[dpdk-dev] [PATCHv8 19/46] pool/dpaa2: add DPAA2 hardware offloaded mempool

Hemant Agrawal hemant.agrawal at nxp.com
Wed Mar 8 13:52:06 CET 2017


Hi Olivier,
	Thanks for your detailed review.  Please see inline...

On 3/8/2017 2:35 PM, Olivier MATZ wrote:
> Hi Hemant,
>
> On Fri, 3 Mar 2017 18:16:36 +0530, Hemant Agrawal
> <hemant.agrawal at nxp.com> wrote:
>> Adding NXP DPAA2 architecture specific mempool support.
>>
>> This patch also registers a dpaa2 type MEMPOOL OPS
>>
>> Signed-off-by: Hemant Agrawal <hemant.agrawal at nxp.com>
>> ---
>>  MAINTAINERS                                   |   1 +
>>  config/common_base                            |   5 +
>>  config/defconfig_arm64-dpaa2-linuxapp-gcc     |   8 +
>>  drivers/Makefile                              |   1 +
>>  drivers/pool/Makefile                         |  40 +++
>>  drivers/pool/dpaa2/Makefile                   |  72 ++++++
>>  drivers/pool/dpaa2/dpaa2_hw_mempool.c         | 339
>> ++++++++++++++++++++++++++
>> drivers/pool/dpaa2/dpaa2_hw_mempool.h         |  95 ++++++++
>> drivers/pool/dpaa2/rte_pool_dpaa2_version.map |   8 +
>
> I think the current mempool handlers should be moved first in a
> separate patch.
>

Are you seeing any benefit by making it a separate patch series?

it will be difficult and tricky for us.
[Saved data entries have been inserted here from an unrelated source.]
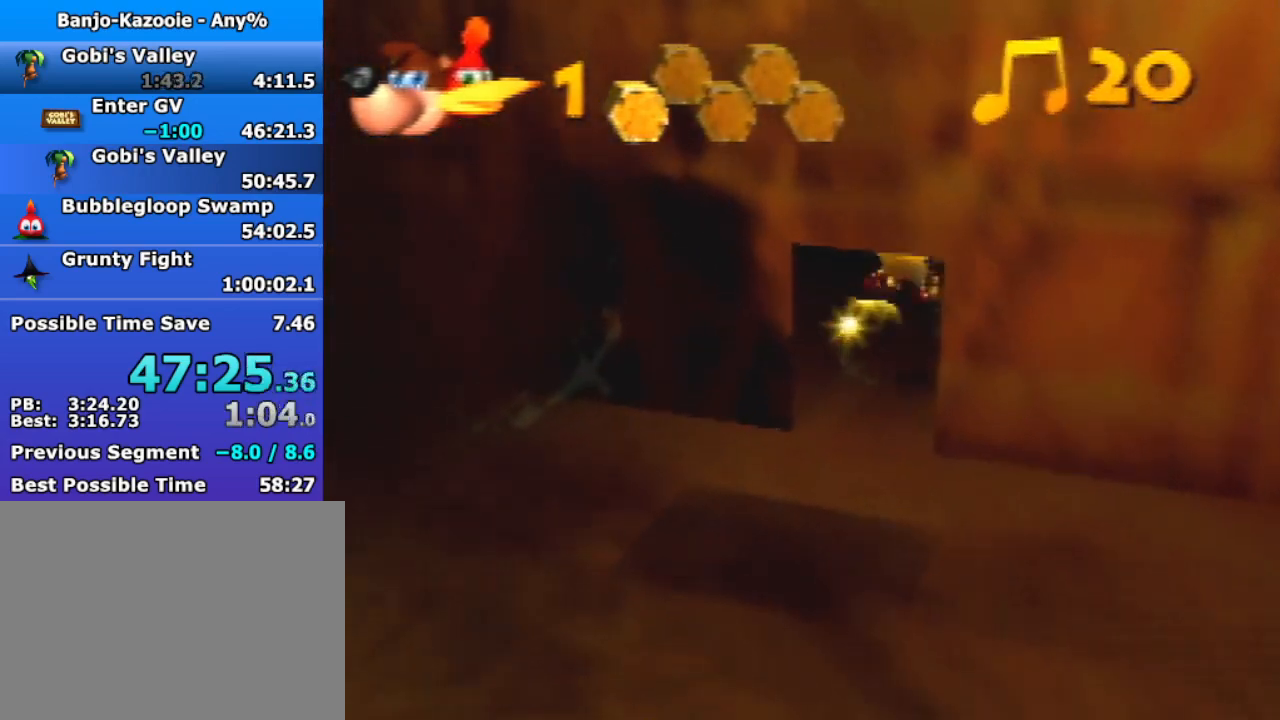
{"buttons": ["B", "R1"], "left_stick": "center", "button_events": []}
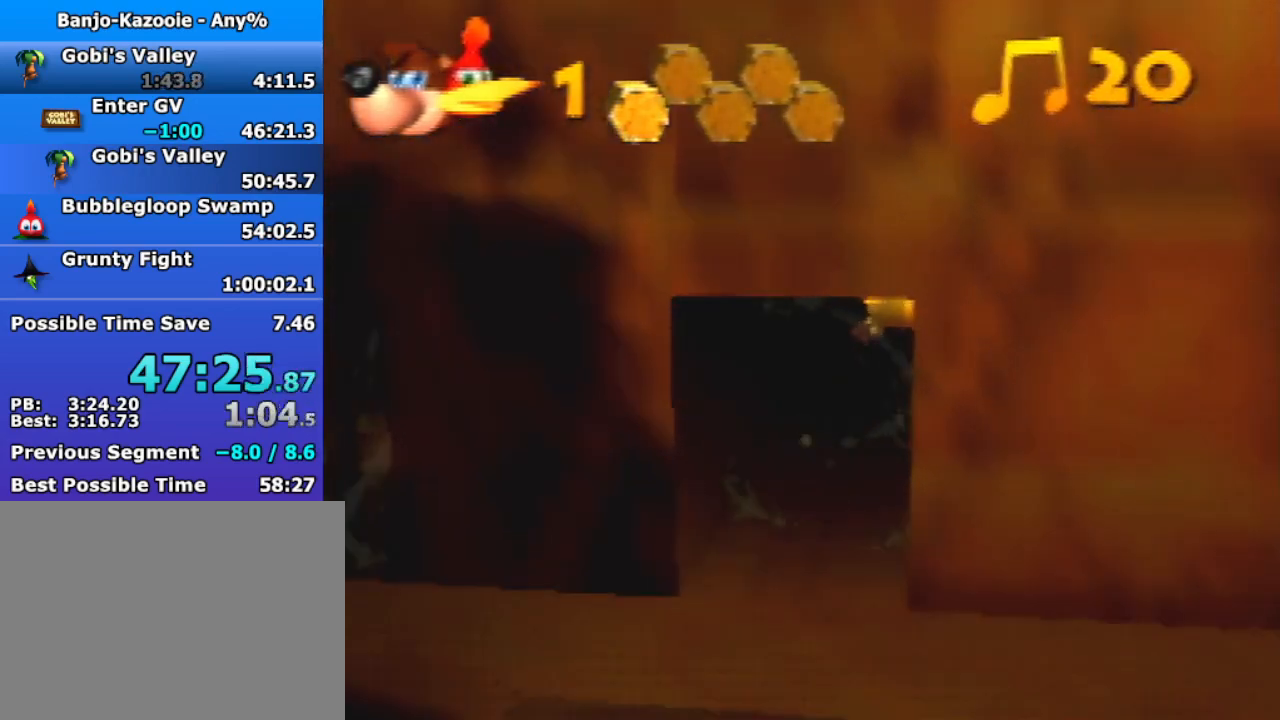
{"buttons": [], "left_stick": "center", "button_events": [[500, "B", "up"], [500, "R1", "up"]]}
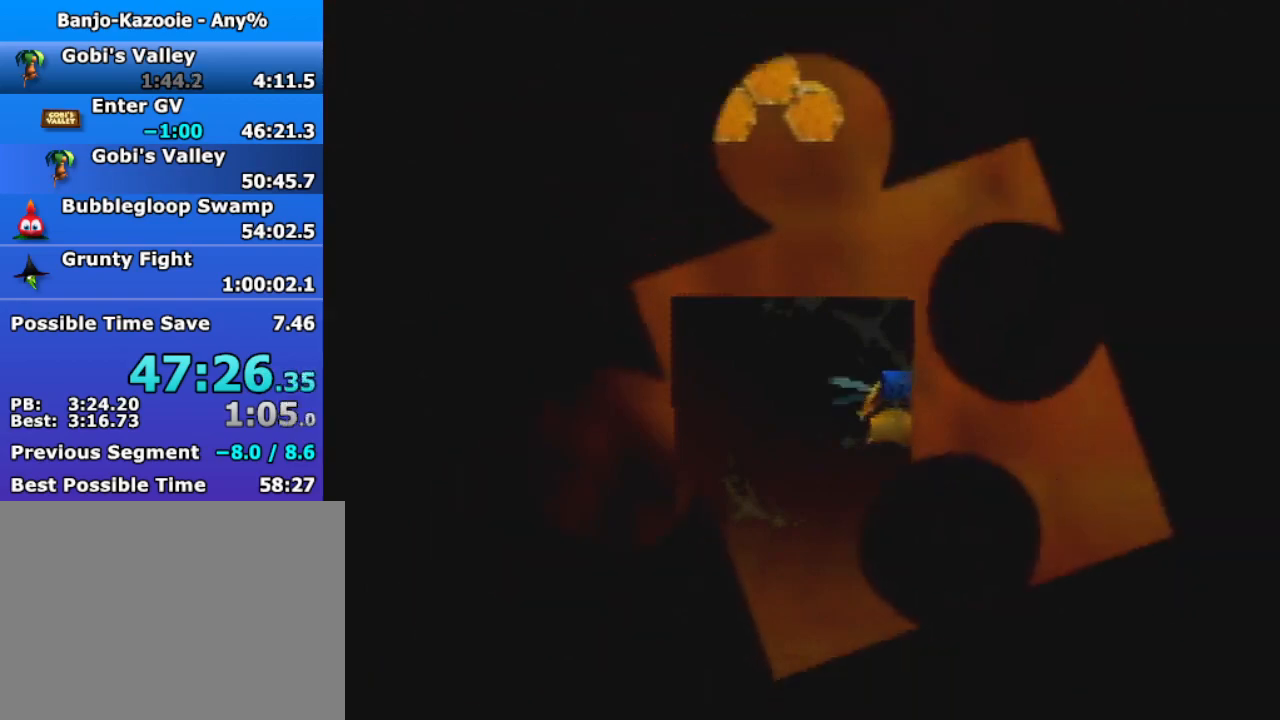
{"buttons": [], "left_stick": "center", "button_events": []}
The dpaa2_pool has a dependency 
on mc bus patches. dpaa2_pmd has dependency on dpaa2_pool and mc buses.

This will mean that we have to split it into 3 patch series and it will 
become cumbersome to deal with 3 series.


> I'd prefer drivers/mempool instead of drivers/pool (more precise and
> more consistent with librte_mempool).
>

We will take care of it in next revision.

>
>>
>> [...]
>>
>> +
>> +struct dpaa2_bp_info rte_dpaa2_bpid_info[MAX_BPID];
>> +static struct dpaa2_bp_list *h_bp_list;
>> +
>> +static int
>> +hw_mbuf_create_pool(struct rte_mempool *mp)
>
> Would it work for something else than mbufs?
> The initial approach of the mempool is to work for kind of object. The
> specialization in mbuf is done by the mbuf layer.

I think, we did discuss that hw offloaded mempool are mainly for packet 
buffers/mbufs. Currently we only support mbuf type of objects.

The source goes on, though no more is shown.